The code is executed from a command prompt with the /nodejs/ directory in the environment path . I am using node (0.10.25) on Windows Server 2012 with SQL Server 2012 SP1 Developer Edition at the default location and MongoDB 2.2.1 already installed prior to installing node. SQL Server is running as a service and mongod is running from a command prompt. I am using only Windows Authentication. For SQL Server access I am using the edge and edge-sql npm packages. edge asynchronously marshals T-SQL through the local NET framework libraries and returns JSON but only works with Windows.

( April 3, 2017 update: have a look at the mssql package on NPM. Microsoft is the package owner and the output from the database is JSON by default. Works with Node.js on Linux, iOS and Windows )

edge-sql result sets come back to the javascript application as name-value pairs marshaled from a .NET ExpandoObject that looks and smells like JSON to me. The work left after the queries return results is merely to assemble the atomic data document from the pieces of relatioinal contention and shove it into a MongoDB collection. This all works great for now, but I am not totally convinced that edge will make the final cut. I will also warn you that if you decided to start adapting the script to another table hierarchy you are will be forced to also come to understand Closures and Scope in Javascript callbacks. I hope you do. It’s good stuff. Not very SQLish though.

  npm install mongodb
  npm install edge
  npm install edge-sql

  edge expects valid SQLClient connection string in environment variable
  before node is started.
  EDGE_SQL_CONNECTION_STRING=Data Source=localhost;Initial Catalog=AdventureWorksLT;Integrated Security=True

  edge-sql is a home run when aiming SQL data at a JSON target because
  you just supply valid T-SQL and edge will return the ADO recordset
  as a JSON collection of row objects to the scope of the query callback.   	
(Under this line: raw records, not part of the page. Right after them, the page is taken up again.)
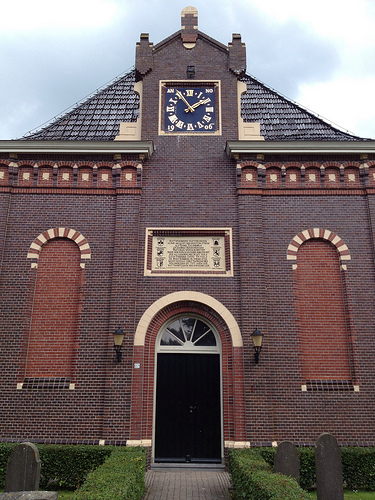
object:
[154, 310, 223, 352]
window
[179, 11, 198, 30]
cross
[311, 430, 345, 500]
tombstone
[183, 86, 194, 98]
12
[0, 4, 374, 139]
roof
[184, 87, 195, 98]
numerals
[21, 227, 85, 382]
window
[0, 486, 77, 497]
cemetary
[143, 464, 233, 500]
sidewalk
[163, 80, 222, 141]
clock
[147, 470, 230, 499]
floor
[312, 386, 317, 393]
brick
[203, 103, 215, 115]
numeral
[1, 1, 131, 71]
sky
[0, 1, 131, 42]
cloud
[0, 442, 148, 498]
bushes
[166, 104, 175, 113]
9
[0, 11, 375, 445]
church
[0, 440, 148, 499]
hedge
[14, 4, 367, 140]
shingled roof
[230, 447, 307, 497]
shurbs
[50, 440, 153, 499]
shurbs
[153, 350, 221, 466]
double doors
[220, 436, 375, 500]
bushes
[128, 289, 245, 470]
arched doorway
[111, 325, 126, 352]
light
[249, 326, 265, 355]
light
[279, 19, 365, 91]
clouds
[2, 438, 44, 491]
tombstone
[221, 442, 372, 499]
hedges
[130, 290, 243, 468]
entrance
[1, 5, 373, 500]
building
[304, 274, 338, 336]
bricks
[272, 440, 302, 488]
tombstone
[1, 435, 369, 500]
yard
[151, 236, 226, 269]
plaque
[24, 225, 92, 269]
top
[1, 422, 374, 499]
cemetary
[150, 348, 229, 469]
door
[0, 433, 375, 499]
hedge row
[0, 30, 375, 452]
wall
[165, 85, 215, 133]
face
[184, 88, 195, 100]
numbers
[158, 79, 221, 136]
time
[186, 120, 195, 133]
number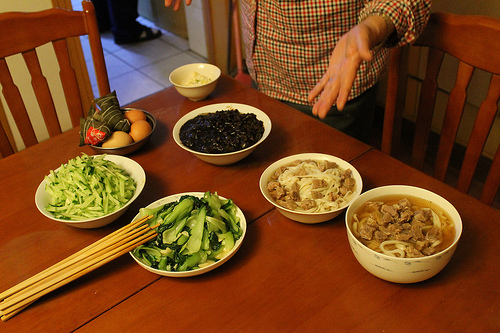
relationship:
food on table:
[28, 89, 475, 309] [271, 256, 351, 323]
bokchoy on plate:
[129, 206, 244, 291] [160, 182, 249, 218]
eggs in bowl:
[28, 89, 475, 309] [142, 111, 379, 201]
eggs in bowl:
[100, 122, 152, 143] [142, 111, 379, 201]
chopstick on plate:
[30, 238, 188, 285] [160, 182, 249, 218]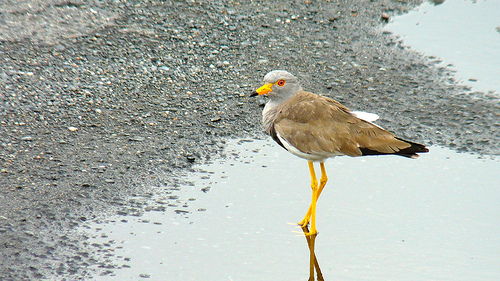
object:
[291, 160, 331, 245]
wading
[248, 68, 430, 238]
bird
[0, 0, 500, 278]
beach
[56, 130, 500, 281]
water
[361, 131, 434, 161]
tail feathers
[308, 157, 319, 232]
legs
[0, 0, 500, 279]
ground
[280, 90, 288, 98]
gray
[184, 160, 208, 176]
stones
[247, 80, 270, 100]
beak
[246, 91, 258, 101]
tip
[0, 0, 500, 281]
shore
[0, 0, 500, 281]
gravel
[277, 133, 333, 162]
belly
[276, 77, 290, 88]
eye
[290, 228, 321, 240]
foot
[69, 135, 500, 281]
puddle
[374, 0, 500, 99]
puddle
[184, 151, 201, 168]
rock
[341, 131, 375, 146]
feathers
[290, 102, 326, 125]
brown feather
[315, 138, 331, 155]
tan feathers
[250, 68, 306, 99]
head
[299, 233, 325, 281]
reflection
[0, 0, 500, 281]
road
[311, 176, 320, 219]
yellow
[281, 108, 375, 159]
wing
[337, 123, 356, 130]
brown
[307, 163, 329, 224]
bent leg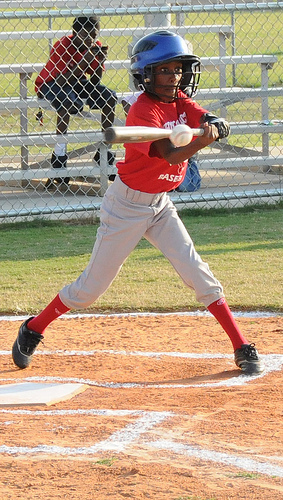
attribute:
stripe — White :
[0, 345, 280, 368]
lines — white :
[170, 434, 277, 496]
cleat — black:
[232, 343, 261, 371]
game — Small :
[89, 43, 114, 62]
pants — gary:
[71, 166, 232, 326]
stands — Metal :
[1, 20, 279, 188]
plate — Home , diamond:
[29, 369, 93, 408]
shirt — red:
[113, 84, 212, 196]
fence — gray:
[0, 0, 282, 222]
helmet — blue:
[128, 22, 204, 93]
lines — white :
[5, 308, 281, 479]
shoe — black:
[234, 341, 264, 374]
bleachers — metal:
[208, 38, 280, 87]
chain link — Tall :
[213, 20, 270, 83]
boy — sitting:
[38, 16, 122, 191]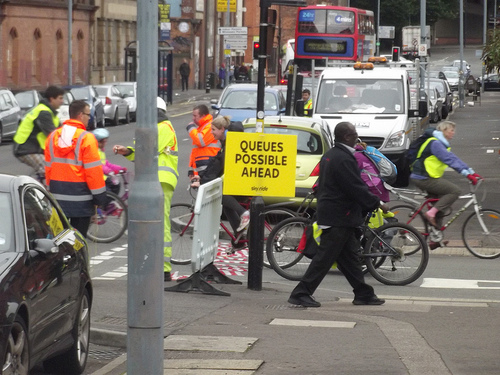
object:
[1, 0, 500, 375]
city street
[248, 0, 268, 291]
black pole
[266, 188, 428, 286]
bike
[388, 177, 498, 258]
bike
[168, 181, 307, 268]
bike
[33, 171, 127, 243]
bike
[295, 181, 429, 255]
bike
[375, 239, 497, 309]
crosswalk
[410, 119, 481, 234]
man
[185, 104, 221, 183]
man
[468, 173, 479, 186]
gloves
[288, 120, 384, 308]
man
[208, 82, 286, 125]
vehicle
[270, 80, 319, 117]
vehicle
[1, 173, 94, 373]
black car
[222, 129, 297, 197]
sign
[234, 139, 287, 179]
words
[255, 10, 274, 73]
pole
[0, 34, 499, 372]
street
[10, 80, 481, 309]
foreground people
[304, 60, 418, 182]
truck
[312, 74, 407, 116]
windshield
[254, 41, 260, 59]
light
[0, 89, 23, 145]
car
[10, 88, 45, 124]
car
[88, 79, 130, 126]
car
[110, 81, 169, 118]
car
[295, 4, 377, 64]
bus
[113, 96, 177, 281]
man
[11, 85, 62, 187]
man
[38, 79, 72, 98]
hat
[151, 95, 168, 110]
hat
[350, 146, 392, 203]
people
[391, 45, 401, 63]
light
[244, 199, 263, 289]
pole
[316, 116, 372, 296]
side view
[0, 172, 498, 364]
foreground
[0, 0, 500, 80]
background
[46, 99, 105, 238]
man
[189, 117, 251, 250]
person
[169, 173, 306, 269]
bike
  edge-sql for a production system is a strike out (w/backwards K)
  1. returns only the first result requested no matter how
    many results produced
  2. the javascript file containing edge.func text is vulnerable to
    SQL injection hijack by adding a semicolon followed by any valid T-SQL
    command or statement provided first word in edge.func callback comment
    is insert, update, delete or select (not case sensitive)
  STEEEEERIKE 3. the connection is made with the security context of the
    Windows user running the script so database permissions and data can
    be hijacked	through an attack on the file with an edge.func('sql')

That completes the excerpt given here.